According to the new report, YoWhatsApp is a fully-functional WhatsApp mod that unlocks new features to entice users. It offers features like a customizable interface and chat blocking, something the official WhatApp app for Android doesn’t boast. These added capabilities pull people towards it. The mod is distributed through ads on Snaptube, a widely used video downloader that has a history of malicious advertising. Once users click on the ad and install the app, it begins its malicious activities. For users, everything will seem normal. YoWhatsApp will ask for the same set of permissions as the official app, such as access to contacts, cameras, the microphone, and more, all of which are necessary for its proper functioning. But, the same permissions are unknowingly granted to the Triada trojan as well. The trojan can abuse the permissions to sneakily register users to paid subscriptions and earn off it. Worse yet, it can steal access keys which can lead to extensive damage if abused by attackers. Kaspersky didn’t state if it found any abuse of the stolen access keys yet. But, the report mentions that the keys can enable threat actors to take over the victim’s WhatsApp account (via). The attacker can then leak sensitive personal communications, impersonate the victim to perform other actions without their knowledge, or launch an even more devastating attack.

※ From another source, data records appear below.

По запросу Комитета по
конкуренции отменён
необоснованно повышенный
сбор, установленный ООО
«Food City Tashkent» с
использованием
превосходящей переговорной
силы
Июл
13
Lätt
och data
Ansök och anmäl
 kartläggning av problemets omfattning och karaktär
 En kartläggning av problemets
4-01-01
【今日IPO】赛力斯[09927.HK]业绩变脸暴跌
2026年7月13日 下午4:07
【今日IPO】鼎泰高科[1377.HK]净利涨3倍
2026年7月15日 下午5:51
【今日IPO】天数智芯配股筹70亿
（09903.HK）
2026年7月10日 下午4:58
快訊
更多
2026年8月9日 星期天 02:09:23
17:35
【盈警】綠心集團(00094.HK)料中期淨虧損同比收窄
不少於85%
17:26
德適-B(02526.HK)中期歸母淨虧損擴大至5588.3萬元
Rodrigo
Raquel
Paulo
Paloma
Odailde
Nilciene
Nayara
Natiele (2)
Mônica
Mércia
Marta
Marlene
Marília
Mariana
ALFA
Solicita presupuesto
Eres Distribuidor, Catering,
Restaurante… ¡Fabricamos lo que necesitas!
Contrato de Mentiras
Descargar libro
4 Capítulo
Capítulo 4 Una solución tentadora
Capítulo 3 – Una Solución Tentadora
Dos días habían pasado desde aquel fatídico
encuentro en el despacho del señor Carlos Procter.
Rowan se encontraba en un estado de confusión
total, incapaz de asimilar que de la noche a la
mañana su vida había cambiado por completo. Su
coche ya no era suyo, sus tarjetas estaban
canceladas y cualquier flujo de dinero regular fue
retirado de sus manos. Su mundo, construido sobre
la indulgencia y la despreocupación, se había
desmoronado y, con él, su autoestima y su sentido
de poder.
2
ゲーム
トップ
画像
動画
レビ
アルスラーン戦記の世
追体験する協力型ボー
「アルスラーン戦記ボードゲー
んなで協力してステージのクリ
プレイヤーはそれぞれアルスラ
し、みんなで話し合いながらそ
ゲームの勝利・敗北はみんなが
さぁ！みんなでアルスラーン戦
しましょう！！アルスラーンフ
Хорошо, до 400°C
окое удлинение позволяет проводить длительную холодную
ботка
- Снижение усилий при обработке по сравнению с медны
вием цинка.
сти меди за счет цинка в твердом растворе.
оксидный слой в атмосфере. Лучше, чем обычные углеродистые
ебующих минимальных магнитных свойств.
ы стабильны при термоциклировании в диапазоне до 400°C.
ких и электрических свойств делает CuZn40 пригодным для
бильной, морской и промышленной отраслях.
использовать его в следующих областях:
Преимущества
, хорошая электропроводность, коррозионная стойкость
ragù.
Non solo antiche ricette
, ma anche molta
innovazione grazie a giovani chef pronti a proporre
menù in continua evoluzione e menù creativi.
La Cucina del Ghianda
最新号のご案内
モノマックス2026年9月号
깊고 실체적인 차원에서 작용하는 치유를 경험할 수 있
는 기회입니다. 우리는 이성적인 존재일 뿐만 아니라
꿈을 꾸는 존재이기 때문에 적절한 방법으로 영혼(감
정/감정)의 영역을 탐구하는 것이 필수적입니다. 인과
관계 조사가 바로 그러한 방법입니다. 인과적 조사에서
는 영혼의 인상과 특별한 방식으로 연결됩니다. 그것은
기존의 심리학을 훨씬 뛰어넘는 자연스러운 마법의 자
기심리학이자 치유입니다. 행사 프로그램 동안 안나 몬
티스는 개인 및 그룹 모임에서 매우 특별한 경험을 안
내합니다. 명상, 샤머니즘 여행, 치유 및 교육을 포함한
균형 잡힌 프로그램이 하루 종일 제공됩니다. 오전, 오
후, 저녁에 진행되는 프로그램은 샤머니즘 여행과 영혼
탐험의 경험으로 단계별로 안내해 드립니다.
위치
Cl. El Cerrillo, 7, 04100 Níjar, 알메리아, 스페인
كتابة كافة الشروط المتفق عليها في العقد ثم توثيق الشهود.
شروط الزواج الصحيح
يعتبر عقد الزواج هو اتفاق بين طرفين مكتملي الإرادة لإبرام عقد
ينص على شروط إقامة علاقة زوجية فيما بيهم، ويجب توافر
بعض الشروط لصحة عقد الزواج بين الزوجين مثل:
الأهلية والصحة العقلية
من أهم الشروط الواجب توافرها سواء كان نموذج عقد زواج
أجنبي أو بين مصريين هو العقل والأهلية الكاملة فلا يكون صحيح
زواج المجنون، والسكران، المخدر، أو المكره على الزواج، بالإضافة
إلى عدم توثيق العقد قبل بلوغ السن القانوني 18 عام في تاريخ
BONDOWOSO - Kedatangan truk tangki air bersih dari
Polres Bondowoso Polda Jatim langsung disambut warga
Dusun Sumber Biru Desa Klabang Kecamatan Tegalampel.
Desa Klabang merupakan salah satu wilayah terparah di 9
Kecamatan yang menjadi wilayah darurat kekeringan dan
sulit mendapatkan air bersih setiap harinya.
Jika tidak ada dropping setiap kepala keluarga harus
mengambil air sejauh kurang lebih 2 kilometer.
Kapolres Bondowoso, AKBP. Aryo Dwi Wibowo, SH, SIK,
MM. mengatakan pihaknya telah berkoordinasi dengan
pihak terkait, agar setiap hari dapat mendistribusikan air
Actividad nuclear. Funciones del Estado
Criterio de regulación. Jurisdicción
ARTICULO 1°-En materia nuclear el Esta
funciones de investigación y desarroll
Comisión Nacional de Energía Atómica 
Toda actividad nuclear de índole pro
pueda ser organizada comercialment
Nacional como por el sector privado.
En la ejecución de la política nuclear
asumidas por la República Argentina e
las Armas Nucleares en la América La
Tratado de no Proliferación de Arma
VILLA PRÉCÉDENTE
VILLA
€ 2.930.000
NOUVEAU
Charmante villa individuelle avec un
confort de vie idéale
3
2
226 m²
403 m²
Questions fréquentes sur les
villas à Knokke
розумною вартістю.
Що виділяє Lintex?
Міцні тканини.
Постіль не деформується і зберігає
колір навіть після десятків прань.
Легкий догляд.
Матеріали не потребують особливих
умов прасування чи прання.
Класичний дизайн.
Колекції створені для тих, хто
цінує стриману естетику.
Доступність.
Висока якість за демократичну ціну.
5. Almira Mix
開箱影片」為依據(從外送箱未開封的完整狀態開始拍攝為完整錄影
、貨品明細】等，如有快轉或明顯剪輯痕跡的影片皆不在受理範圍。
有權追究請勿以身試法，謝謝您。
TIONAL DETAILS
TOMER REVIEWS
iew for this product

YoWhatsApp also has a clone
Kaspersky also found a clone of YoWhatsApp. Named WhatsApp Plus, the cloned app is available to download from VidMate, another popular video downloader for Android. Once installed, it can perform the same malicious activities without the victim’s knowledge. The report notes that VidMate’s internal app store is offering WhatsApp Plus, which tells about its poor security measures. The research firm has already notified Snaptube about trojan-laden YoWhatsApp on its platform. So the company will likely remove it soon. If you have it or WhatsApp Plus installed on your phone, uninstall it right away. WhatsApp is the world’s most popular messaging app with over two billion monthly users, and it’s advisable for everyone to always use the official app available from the Google Play Store or App Store. Moreover, you should also avoid using apps that show too many intrusive ads. You may accidentally click on an ad and that can lead to these kinds of malicious apps entering your phone. Another thing to note is that both Snaptube and VidMate are not available on the Play Store. Avoid using such apps too, as they aren’t evaluated by Google for the safety and security of your data.